### [Problem description]
Express each line of the entries, from the first one through the line containing "o equilíbrio financeiro das famílias.", as a JSON list of strings, one string per line, leaving out blank lines.

Input data: Begin

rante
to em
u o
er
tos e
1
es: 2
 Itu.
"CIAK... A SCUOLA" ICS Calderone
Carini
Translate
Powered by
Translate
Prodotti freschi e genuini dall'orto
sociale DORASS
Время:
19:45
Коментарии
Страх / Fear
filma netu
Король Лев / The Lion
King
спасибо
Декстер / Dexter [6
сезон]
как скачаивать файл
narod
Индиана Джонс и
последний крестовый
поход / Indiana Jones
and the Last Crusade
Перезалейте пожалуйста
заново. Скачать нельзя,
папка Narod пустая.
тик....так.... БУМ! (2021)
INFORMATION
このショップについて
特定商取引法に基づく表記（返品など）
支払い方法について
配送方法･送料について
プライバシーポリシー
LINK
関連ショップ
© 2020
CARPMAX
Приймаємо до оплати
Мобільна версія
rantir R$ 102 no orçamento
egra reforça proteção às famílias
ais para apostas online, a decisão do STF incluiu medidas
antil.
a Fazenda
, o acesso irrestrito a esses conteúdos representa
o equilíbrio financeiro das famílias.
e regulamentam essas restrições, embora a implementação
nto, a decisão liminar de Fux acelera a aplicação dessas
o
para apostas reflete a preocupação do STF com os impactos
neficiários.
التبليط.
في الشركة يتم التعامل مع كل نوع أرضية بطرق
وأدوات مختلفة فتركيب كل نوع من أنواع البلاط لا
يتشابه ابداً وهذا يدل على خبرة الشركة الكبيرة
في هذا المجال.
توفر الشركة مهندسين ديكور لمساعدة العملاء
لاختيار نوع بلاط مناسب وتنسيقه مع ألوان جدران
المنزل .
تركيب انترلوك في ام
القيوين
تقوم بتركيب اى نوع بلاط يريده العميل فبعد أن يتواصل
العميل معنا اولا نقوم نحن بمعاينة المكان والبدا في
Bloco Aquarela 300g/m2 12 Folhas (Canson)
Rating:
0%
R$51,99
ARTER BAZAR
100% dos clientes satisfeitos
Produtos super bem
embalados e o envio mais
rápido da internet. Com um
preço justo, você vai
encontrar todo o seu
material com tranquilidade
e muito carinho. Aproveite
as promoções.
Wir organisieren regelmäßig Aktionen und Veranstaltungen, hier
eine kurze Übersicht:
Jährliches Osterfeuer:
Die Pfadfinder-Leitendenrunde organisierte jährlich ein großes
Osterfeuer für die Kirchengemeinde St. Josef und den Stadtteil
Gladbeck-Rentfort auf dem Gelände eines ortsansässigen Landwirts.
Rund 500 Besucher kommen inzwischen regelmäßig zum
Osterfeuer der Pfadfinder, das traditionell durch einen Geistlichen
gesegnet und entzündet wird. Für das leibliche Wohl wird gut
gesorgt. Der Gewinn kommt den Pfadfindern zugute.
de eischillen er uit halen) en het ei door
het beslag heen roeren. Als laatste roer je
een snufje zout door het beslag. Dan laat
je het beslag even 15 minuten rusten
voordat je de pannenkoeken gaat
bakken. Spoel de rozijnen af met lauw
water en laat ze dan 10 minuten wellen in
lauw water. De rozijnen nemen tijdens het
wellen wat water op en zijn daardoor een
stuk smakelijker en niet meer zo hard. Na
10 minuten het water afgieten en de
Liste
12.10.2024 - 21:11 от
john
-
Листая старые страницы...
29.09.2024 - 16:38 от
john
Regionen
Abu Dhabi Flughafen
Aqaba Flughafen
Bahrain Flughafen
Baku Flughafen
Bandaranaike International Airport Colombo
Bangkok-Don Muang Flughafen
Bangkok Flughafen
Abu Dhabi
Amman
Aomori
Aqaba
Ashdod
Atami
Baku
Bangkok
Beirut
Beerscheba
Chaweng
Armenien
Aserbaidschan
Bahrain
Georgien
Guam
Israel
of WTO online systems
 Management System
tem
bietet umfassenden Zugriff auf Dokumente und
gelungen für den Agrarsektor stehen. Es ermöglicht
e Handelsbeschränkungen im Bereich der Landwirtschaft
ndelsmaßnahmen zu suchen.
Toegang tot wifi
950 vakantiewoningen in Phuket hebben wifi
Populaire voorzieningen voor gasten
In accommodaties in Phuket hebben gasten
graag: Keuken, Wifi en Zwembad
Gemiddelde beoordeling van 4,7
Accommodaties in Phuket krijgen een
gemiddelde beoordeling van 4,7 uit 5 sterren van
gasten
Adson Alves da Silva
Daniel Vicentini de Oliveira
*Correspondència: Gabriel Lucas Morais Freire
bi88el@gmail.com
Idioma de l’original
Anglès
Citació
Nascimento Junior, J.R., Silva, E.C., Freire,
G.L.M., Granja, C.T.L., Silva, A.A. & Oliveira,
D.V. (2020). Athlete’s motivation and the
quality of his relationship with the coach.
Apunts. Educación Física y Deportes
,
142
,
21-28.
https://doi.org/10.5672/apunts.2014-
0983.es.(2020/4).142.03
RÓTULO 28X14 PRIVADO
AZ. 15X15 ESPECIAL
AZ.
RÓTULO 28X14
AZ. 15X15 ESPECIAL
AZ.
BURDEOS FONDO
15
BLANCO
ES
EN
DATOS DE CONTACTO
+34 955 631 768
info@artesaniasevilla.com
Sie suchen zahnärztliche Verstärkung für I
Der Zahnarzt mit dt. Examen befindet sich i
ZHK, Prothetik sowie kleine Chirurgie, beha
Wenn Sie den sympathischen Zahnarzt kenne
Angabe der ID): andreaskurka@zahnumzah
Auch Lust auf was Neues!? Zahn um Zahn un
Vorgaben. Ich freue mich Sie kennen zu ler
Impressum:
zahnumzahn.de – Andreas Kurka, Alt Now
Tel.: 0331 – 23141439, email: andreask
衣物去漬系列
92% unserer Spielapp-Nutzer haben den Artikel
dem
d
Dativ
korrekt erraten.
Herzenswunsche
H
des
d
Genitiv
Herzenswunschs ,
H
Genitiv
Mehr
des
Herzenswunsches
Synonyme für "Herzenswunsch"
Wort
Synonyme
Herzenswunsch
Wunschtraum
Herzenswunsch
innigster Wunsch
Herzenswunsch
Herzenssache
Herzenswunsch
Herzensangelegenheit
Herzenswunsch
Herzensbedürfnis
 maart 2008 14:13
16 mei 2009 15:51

Input data: End

### [Result of this exercise]
[
  "rante",
  "to em",
  "u o",
  "er",
  "tos e",
  "1",
  "es: 2",
  " Itu.",
  "\"CIAK... A SCUOLA\" ICS Calderone",
  "Carini",
  "Translate",
  "Powered by",
  "Translate",
  "Prodotti freschi e genuini dall'orto",
  "sociale DORASS",
  "Время:",
  "19:45",
  "Коментарии",
  "Страх / Fear",
  "filma netu",
  "Король Лев / The Lion",
  "King",
  "спасибо",
  "Декстер / Dexter [6",
  "сезон]",
  "как скачаивать файл",
  "narod",
  "Индиана Джонс и",
  "последний крестовый",
  "поход / Indiana Jones",
  "and the Last Crusade",
  "Перезалейте пожалуйста",
  "заново. Скачать нельзя,",
  "папка Narod пустая.",
  "тик....так.... БУМ! (2021)",
  "INFORMATION",
  "このショップについて",
  "特定商取引法に基づく表記（返品など）",
  "支払い方法について",
  "配送方法･送料について",
  "プライバシーポリシー",
  "LINK",
  "関連ショップ",
  "© 2020",
  "CARPMAX",
  "Приймаємо до оплати",
  "Мобільна версія",
  "rantir R$ 102 no orçamento",
  "egra reforça proteção às famílias",
  "ais para apostas online, a decisão do STF incluiu medidas",
  "antil.",
  "a Fazenda",
  ", o acesso irrestrito a esses conteúdos representa",
  "o equilíbrio financeiro das famílias."
]